|Government Assessment for the Purposes of Section 5 of the European Communities (Amendment) Act 1993
Mr. Clappison: As the climate change levy is due to be introduced next April, when is that approval expected to be given?
Miss Johnson: I am afraid that I cannot give the hon. Gentleman an answer on that score, because I do not have the information in front of me.
The hon. Gentleman asked about regulation and tax. The Conservatives have long contended that the tax burden is increasing. We utterly refute that. The Tories ran a deficit of £28 billion in 1996 and 1997 alone. They borrowed to fund current spending. We are paying the bills that the previous Government ran up. We have had to bring public finances under control. The tax ratio under this Government is lower than the tax ratio planned by the previous Government for last year, this year and next year. Cutting deficits means real benefits. Lower interest rates have reduced the amount that we have to spend in interest payments on national debt. We have £4 billion a year more to spend on services because we are not spending it on servicing the debt that the Opposition ran up when they were in power. Employment has grown: we now have a record 28 million people in jobs.
Mr. Clappison: The answer the Minister gave was not quite the answer to the question that I posed. I asked whether the tax burden is higher or lower now than it was in 1997.
Miss Johnson: We have run through those figures many times, and the hon. Gentleman is well aware of them. The fact is that the tax burden was lower last year, and will be lower this year and next year, than under the plans of the previous Government. As a result of personal tax and benefit changes, by next April households will be on average £500 a year better off. Families with children will be £850 a year better off, and the tax burden on the typical family will be the lowest since 1972. Living standards for a typical family will have risen 10 per cent. over this Parliament, and 1.2 million children will have been lifted out of poverty.
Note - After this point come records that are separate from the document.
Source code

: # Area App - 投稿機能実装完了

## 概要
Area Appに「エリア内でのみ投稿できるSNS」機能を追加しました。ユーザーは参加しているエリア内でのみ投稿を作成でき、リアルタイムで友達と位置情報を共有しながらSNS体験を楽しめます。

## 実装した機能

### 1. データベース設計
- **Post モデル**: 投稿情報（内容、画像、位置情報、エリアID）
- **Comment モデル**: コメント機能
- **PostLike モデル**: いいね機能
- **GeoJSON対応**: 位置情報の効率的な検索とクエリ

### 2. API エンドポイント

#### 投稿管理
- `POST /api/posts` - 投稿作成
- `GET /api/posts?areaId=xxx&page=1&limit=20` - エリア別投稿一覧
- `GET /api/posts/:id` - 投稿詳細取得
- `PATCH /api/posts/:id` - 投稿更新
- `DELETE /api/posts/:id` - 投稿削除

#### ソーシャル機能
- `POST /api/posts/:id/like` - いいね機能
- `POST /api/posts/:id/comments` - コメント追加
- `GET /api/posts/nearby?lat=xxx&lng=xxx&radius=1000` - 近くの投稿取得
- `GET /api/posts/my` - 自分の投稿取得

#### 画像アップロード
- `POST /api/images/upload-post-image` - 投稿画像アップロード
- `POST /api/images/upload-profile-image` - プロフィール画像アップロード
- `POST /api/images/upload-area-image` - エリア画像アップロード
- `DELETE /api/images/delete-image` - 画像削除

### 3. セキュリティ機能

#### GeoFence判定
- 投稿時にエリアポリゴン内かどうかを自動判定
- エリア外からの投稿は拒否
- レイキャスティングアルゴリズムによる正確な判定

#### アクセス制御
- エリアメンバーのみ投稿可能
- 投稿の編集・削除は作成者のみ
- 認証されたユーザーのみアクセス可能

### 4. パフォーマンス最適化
We kept all our promises on tax, unlike the previous Government. We have cut the basic rate of income tax to 22p, which is the lowest basic rate for 70 years, and we have introduced a 10p starting rate of income tax, which is the lowest starting rate since 1972. I will not take any lectures on tax from Opposition Members: we only have to remember who introduced value added tax, who nearly doubled it in the 1970s and again in the 1980s, who increased national insurance contributions, who extended VAT to goods never before covered and who introduced the poll tax. I could go on, but I will not.
I shall conclude by drawing hon. Members' attention to the fact that this important debate provides an opportunity for us to consider what we will send under the section 5 procedure as part of our stability pact programme. A number of interesting points have been made, and I hope that I have managed to answer all of them. We ask the Committee to approve the Government's assessment of the medium-term economic and budgetary position as set out in the PBR for the purposes of this report. Our economic and social policies will help to ensure a stable and prudent management of the public finances while building a fairer society for the people of Britain. They will help to improve incentives to work, and provide firms with the right incentives to improve their productivity and to help to raise living standards. Sharing the information in these reports with our European partners will help us to shape Europe and bring employment and growth to Britain and to other member states. I urge the Committee to support the motion.
Question put and agreed to.
Committee rose at five minutes to Six o'clock.